Bleiberecht für Novalis

Ich habe den letzten Band von Gerhard Henschel durchgelesen, ich habe gestern das letzte Büchereibuch zurückgegeben, ich kann also mit dem großen Winterprojekt Wiederlesen beginnen. Wozu ich mich sinnend wie son Intellektueller vors halbwegs aufgeräumte Regal stelle und erst einmal abwäge. Wir haben gerade sechs Kartons Bücher verkauft, es ist jetzt hier und da tatsächlich etwas Luft zwischen den Büchern, man sieht sie alle recht gut, die Verstecke sind rar geworden, selbst das Unterholz der Reclambändchen wirkt zugänglich. Ganz oben links die bereits erwähnten vier Bände Novalis, die Ausgabe von Kluckhohn und Samuel, erschienen mutmaßlich 1928 in Leipzig bei Meyer in der Klassikerreihe, gedruckt in einer Type, die mir heute eher nicht mehr lesefreundlich vorkommt, um es betont milde auszudrücken. Leinen in stark verblichenem Grün mit Goldprägung, es gibt eingeheftete Facsimilia der Handschrift und anderes Bomusmaterial. Schon schick. Die Wiederlesewahrscheinlichkeit ist allerdings nicht im messbaren Bereich, schon gar nicht in dieser Schrift, da brauche ich bald eine Lupe. Kurz reingesehen, Die Lehrlinge von Sais beginnen so:

“Mannigfache Wege gehen die Menschen. Wer sie verfolgt und vergleicht, wird wunderliche Figuren entstehen sehn; Figuren, die zu jener großen Chiffernschrift zu gehören scheinen, die man überall, auf Flügeln, Eierschalen, in Wolken, im Schnee, im Innern und Äußern der Gebirge, der Pflanzen, der Tiere, der Menschen , in den Lichtern des Himmels, auf berührten und gestrichenen Scheiben von Pech und Glas, in den Feilspänen um den Magnet her, und sonderbaren Konjunkturen des Zufalls erblickt.”

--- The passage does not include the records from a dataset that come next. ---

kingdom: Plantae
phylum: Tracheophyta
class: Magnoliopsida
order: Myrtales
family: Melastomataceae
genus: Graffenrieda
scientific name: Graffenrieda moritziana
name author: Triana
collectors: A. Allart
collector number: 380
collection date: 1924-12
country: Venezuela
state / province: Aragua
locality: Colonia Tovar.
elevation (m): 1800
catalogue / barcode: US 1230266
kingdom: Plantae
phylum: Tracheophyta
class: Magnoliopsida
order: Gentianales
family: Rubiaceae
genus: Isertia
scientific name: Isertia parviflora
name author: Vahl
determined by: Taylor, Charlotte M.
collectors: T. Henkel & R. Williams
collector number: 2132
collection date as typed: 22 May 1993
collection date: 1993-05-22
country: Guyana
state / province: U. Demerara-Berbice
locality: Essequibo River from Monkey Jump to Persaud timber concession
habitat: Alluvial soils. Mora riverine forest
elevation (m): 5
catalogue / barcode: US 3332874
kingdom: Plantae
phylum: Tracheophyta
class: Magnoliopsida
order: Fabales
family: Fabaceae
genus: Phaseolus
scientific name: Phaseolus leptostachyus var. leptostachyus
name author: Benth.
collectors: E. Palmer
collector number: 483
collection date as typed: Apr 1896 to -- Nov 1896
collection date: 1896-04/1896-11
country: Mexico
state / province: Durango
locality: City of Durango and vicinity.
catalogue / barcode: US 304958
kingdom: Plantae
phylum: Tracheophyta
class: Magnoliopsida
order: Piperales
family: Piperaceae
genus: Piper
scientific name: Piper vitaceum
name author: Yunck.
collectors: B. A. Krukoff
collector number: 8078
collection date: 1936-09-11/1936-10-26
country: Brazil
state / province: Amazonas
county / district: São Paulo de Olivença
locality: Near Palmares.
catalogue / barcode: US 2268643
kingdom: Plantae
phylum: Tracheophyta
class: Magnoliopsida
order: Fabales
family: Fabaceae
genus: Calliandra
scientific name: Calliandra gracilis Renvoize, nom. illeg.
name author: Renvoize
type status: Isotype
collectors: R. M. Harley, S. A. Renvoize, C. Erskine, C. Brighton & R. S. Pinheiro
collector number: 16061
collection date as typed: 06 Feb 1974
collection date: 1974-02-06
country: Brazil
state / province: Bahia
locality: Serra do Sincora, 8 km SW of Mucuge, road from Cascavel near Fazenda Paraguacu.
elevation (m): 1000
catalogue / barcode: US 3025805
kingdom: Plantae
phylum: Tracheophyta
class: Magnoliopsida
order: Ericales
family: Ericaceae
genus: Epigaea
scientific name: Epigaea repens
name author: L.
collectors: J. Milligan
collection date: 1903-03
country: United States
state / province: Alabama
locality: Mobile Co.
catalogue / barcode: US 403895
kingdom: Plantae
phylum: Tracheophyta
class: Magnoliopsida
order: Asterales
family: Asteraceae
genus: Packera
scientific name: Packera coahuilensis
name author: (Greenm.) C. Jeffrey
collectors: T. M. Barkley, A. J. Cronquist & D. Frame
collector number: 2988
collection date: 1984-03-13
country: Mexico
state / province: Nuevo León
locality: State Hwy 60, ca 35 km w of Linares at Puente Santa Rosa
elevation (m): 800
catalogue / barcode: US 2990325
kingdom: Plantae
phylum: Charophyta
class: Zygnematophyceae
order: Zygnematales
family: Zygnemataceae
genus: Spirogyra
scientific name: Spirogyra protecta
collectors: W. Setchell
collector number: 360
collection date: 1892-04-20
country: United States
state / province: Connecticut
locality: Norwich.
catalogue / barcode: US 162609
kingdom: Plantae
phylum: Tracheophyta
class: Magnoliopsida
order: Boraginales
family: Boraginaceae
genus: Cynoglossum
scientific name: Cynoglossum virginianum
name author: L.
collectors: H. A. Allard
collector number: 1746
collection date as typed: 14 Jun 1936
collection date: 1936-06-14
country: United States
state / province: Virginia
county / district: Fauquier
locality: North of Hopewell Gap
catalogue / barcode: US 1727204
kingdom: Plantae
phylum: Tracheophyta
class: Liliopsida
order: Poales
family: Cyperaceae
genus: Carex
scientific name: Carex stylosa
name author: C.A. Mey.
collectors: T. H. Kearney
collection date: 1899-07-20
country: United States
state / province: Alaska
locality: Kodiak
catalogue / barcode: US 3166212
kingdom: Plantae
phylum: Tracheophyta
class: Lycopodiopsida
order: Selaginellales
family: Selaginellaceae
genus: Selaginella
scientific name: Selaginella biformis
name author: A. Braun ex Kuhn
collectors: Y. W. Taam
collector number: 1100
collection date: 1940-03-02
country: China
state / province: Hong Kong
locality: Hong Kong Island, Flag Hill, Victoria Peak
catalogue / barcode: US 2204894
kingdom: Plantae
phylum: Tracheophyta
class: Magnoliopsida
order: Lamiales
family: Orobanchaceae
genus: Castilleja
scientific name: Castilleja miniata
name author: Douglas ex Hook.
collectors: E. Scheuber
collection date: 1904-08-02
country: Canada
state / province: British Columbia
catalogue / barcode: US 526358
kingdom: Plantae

Wer kennt es nicht, wie man da so unter uns Bloggern sofort anfügen möchte, nicht wahr, die große Chiffernschrift, wir lesen ja quasi nichts anderes und haben genau zu diesem Zweck Eierschalen und ähnliches Zeug auf den Schreibtischen herumliegen oder strolchen durch wimmelige Fußgängerzonen und stehen konzentriert entziffernd in überfüllten S-Bahnen, so läuft das doch. Vielleicht könnte ich da entgegen der ersten Erwartung noch weiterlesen, wenn ich so drüber nachdenke, aber dann in anderer Ausgabe. Diese hier kann aber dennoch gerne bleiben, da sie mich freundlichst an meine Zeit im Antiquariat erinnert, in der ich noch Bücher als Gehalt bekommen habe. Der Geruch des Laden steigt immer noch aus den Seiten auf, wenn ich einen Band irgendwo aufschlage. Und so schlecht sind die Erinnerungen nicht, die sich mir da schwankend nähern (mehr dazu, kurzer aber hier notwendiger Werbeblock, in meinem Buch “Marmelade im Zonenrandgebiet”). Novalis bleibt also, Novalis riecht gut.

Frontispiz Novalis

 

***

Und übrigens bin ich der Meinung, dass der Innenminister zurücktreten sollte.

************************

Sie können hier Geld in den nur virtuell vorhandenen Hut werfen, ganz herzlichen Dank.

************************

Ein Kommentar

  1. Die Stadt, in der Novalis wirkte und begraben ist, ist meine Heimat und Geburtsort.

    Die (wenigen) Touristen, die wegen ihm hierher kommen, wirken immer etwas speziell und fremdartig, vor allem in der ausgebluteten ostdeutschen Arbeiterstadt hier.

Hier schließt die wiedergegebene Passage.